In particular, we get the bound (for ${n}$ large),

$\displaystyle R(k, k) > \frac{k}{e \sqrt{2}}2 ^{k/2}, \ \ \ \ \ (1)$

using the probabilistic argument without the local lemma.

Unfortunately, the local lemma only gives a factor of two improvement. The result derived from it states that the inequality

$\displaystyle e \left( \binom{k}{2} \binom{n}{k-2} + 1 \right) 2^{1-\binom{k}{2}} < 1,$

is enough to imply ${R(k, k) > n}$. Using similar asymptotics, we can bound the left-hand-side by

$\displaystyle e \left( \frac{k^2}{2} \frac{n^{k-2}}{(k/e)^{k-2}} + 1 \right) 2^{1 - (k^2 - k)/2},$

and we will make this ${<1}$ if we can get, for an appropriate constant ${C}$,

$\displaystyle n^{k-2} \leq C (k/e)^{k-4}2^{ (k^2 - k)/2} .$

Taking ${k-2}$st roots, we get that the condition becomes

$\displaystyle R(k, k) > ( 1+ o(1)) \frac{k\sqrt{2}}{e} 2^{k/2} ,\ \ \ \ \ (2)$

which is only twice as good as (1).

Coloring the real line

Let’s consider another application (one of the original ones): coloring the real line. Consider a set ${S \subset \mathbb{R}}$, which is finite. The goal is to give a ${k}$-coloring ${\mathbb{R} \rightarrow [k]}$ such that every subset ${S + x, x \in \mathbb{R}}$, is colorful: that is, all the colors in ${[k]}$ occur. This can be solved using probabilistic methods (if ${k}$ is comfortably large), but note that one needs a tool such as the local lemma: for a random coloring of ${\mathbb{R}}$, the events ${E_x}$ given by “${S+x}$ is not colorful” are large in number, but there are very few dependencies among the events.

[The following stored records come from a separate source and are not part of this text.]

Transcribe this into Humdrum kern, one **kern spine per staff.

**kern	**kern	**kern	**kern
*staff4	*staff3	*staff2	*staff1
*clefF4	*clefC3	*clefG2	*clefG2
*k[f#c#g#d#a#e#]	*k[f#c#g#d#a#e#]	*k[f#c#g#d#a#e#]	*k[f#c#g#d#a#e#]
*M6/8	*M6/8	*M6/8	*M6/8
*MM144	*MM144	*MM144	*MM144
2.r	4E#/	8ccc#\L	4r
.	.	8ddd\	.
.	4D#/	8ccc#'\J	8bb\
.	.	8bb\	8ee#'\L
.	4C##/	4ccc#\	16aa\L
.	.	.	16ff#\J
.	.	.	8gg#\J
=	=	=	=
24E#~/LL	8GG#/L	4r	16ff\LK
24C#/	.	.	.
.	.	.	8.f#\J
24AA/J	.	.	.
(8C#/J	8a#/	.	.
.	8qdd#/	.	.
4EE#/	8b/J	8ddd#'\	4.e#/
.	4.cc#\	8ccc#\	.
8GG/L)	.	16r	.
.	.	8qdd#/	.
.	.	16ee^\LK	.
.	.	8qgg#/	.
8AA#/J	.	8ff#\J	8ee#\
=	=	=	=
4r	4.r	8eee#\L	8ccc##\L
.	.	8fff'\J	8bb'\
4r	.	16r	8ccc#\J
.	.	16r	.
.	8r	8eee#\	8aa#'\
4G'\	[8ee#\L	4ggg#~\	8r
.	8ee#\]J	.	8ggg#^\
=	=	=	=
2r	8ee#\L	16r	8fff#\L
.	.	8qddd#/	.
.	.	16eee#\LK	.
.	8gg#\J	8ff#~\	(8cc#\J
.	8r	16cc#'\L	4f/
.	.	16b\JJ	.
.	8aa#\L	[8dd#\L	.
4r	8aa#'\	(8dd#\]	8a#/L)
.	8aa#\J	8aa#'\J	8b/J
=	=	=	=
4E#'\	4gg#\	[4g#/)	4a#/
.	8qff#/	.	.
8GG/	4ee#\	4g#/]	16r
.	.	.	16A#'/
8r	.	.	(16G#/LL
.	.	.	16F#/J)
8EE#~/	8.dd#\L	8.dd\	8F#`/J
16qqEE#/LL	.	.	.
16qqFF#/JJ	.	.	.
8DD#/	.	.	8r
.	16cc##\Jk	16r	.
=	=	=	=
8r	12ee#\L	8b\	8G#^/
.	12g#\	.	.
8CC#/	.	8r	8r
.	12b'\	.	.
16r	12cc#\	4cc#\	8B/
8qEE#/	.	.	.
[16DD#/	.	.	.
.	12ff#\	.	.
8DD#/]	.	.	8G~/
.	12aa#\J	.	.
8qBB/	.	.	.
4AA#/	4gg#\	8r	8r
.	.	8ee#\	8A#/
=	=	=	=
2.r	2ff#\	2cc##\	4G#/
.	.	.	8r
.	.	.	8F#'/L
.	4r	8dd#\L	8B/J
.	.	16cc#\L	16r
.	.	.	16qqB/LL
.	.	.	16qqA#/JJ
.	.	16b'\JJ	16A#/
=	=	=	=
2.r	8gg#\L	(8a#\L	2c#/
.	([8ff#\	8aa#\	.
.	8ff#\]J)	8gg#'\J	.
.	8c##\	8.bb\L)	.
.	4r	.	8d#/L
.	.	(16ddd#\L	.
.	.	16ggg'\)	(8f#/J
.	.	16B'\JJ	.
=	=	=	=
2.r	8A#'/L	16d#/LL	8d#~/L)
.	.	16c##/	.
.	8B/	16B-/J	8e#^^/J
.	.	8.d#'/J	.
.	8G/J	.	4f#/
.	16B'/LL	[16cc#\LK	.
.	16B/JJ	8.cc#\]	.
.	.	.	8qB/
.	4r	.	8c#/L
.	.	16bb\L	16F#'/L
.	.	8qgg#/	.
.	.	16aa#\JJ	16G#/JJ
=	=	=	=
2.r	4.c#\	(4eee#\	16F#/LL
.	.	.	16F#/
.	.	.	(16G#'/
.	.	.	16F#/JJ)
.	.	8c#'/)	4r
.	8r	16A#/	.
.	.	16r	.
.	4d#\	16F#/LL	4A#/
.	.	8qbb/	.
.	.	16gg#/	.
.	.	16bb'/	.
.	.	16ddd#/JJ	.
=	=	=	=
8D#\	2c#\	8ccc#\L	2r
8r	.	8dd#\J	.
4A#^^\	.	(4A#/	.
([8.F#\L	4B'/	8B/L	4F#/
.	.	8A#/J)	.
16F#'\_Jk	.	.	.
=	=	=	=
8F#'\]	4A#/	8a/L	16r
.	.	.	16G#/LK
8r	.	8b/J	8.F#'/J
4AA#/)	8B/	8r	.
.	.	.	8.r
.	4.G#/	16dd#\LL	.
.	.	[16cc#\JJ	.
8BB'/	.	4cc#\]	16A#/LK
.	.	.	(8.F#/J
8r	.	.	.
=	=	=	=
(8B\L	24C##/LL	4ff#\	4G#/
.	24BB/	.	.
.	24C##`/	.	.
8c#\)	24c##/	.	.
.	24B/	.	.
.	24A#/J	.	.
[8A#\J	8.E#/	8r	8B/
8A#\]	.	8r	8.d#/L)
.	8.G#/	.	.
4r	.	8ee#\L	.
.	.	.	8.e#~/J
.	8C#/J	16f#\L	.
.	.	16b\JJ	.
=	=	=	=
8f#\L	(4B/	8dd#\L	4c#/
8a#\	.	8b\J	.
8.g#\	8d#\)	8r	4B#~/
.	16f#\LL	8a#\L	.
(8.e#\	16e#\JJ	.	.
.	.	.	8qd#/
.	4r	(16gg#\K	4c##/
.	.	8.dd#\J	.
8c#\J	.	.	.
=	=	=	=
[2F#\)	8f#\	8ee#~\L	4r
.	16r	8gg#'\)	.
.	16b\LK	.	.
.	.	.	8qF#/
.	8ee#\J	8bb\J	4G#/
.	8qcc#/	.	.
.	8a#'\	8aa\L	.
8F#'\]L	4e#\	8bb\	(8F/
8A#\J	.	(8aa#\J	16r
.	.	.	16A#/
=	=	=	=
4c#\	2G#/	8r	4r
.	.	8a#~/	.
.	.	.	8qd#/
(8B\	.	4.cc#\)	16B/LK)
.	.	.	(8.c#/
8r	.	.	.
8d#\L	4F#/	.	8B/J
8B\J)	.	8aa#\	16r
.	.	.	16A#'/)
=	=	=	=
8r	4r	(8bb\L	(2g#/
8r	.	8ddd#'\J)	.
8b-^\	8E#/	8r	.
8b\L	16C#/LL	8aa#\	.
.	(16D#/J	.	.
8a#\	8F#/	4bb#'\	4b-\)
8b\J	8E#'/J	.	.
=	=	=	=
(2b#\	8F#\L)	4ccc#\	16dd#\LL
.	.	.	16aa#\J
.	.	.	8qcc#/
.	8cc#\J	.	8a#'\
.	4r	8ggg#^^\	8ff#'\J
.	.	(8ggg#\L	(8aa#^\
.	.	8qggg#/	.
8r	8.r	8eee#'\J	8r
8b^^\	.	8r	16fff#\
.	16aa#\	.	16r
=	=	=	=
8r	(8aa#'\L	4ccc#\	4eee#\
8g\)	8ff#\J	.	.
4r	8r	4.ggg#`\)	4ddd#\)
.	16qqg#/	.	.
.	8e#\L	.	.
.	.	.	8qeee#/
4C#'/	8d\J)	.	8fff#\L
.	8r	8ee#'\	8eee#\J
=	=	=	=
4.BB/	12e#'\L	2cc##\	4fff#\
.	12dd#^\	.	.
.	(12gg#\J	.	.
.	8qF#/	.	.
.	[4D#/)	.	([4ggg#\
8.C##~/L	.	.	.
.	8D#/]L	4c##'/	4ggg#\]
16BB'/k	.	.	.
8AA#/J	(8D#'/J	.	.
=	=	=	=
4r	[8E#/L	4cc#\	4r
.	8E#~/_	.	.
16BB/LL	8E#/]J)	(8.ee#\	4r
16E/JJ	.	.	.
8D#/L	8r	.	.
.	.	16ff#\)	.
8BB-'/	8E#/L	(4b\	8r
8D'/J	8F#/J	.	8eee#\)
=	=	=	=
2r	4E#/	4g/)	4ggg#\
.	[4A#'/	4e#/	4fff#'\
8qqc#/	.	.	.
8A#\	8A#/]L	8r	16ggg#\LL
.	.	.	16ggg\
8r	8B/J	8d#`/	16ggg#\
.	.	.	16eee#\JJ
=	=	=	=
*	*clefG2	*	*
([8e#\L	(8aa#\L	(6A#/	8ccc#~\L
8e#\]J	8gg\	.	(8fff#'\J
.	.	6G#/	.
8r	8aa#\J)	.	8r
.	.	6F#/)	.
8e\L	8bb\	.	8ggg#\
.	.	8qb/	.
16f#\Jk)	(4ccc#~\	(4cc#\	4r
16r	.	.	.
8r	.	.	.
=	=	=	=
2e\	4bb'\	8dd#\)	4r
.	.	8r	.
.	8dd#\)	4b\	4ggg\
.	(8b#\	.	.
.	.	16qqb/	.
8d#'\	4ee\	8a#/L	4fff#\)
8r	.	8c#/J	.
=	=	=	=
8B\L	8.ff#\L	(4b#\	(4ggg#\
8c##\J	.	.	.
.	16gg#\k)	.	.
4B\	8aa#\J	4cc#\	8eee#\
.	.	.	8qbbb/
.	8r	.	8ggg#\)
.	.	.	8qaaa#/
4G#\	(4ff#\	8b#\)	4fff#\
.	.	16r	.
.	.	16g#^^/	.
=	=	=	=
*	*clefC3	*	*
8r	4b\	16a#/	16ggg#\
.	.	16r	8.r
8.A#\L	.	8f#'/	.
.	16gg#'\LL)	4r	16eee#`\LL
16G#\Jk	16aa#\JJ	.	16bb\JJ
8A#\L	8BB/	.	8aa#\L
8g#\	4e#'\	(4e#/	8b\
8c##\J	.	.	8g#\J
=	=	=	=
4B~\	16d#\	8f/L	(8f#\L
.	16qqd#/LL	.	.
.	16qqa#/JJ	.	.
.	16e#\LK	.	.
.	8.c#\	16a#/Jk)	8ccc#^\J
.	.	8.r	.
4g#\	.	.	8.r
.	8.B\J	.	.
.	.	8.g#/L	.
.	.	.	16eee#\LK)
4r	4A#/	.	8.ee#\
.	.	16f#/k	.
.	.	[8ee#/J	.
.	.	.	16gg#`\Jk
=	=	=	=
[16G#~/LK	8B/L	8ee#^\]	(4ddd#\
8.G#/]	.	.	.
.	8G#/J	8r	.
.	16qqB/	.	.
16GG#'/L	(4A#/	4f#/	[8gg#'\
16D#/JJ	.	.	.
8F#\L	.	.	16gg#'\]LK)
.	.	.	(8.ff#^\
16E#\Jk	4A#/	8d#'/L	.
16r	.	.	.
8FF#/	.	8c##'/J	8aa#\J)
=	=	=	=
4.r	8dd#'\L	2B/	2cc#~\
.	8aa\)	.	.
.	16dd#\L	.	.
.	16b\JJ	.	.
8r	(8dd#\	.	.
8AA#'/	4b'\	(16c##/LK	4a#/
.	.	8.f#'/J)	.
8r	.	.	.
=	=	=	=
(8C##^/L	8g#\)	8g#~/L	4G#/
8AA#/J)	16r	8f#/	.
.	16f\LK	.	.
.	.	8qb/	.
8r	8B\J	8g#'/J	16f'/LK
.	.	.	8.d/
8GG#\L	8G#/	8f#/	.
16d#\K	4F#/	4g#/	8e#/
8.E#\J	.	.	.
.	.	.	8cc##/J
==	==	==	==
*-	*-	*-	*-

Theorem 4 Let ${|S| = m}$. If ${e( m(m-1) + 1) k \left( \frac{k-1}{k} \right)^m < 1}$, then there is a ${k}$-coloring of ${\mathbb{R}}$ such that every translate ${S + x}$ is colorful.

The strategy is to let ${E_x}$ be the “bad” event that ${S+ x}$ fails to be colorful (for a random coloring of ${\mathbb{R}}$). We’d like to show that

$\displaystyle \bigcup_{x \in \mathbb{R}} E_x \neq \Omega,$

where ${\Omega}$ is the corresponding probability space. Since the local lemma is a finitary statement, we will prove the analog for any finite union, and then use a compactness argument to conclude.

Given a random coloring, the probability of ${E_x}$ is bounded by ${k (1 - 1/k)^m}$, since ${E_x}$ involves omitting one of the ${k}$ colors. We take that as our choice of ${p}$. Next, we observe that ${E_x}$ is mutually independent of the ${E_{x'}}$ with ${(S + x) \cap (S + x') = \emptyset}$. The choices of ${x'}$ for which this fails are at most ${m(m-1)}$: when ${x =0}$, the valid ${x'}$ are the pairwise differences ${(S - S ) \setminus \left\{0\right\}}$. Applying the local lemma gives the result.

In other words, we have proved that for any finite subset ${T \subset \mathbb{R}}$, wehave

$\displaystyle \bigcup_{x \in T} E_x \neq \Omega,$

so that there exists a coloring of ${\mathbb{R}}$ such that ${S+x, x \in T}$, is always colorful. Observe that the space of all colorings (that is, ${\mathrm{Fun}(\mathbb{R}, [k])}$, is naturally compact (even profinite), and the condition that ${S+x, x \in T}$ is colorful is a closed condition. Using the finite intersection property, we find that if there is a coloring that makes ${S+ x}$ colorful for ${x}$ in any given finite set, then there is a coloring which makes every ${S+x}$ colorful.